— Data for analysis —

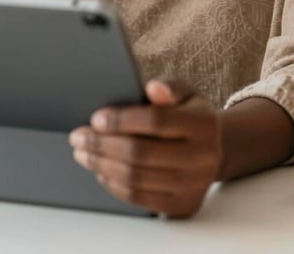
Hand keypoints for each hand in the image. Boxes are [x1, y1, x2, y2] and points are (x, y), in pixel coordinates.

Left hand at [68, 79, 221, 217]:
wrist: (214, 150)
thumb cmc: (190, 115)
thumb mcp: (185, 93)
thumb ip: (169, 87)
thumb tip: (153, 88)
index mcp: (204, 124)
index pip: (155, 122)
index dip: (122, 121)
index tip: (96, 119)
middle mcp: (203, 157)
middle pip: (141, 154)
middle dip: (102, 145)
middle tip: (79, 137)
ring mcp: (194, 185)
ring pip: (136, 179)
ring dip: (102, 166)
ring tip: (84, 153)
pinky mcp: (182, 206)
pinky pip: (139, 198)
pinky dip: (114, 185)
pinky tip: (101, 170)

— What the exercise asks —
The lines to copy are those above that contain "pinky".

— Task result —
pinky mcp: (182, 206)
pinky pip: (139, 198)
pinky dip: (114, 185)
pinky tip: (101, 170)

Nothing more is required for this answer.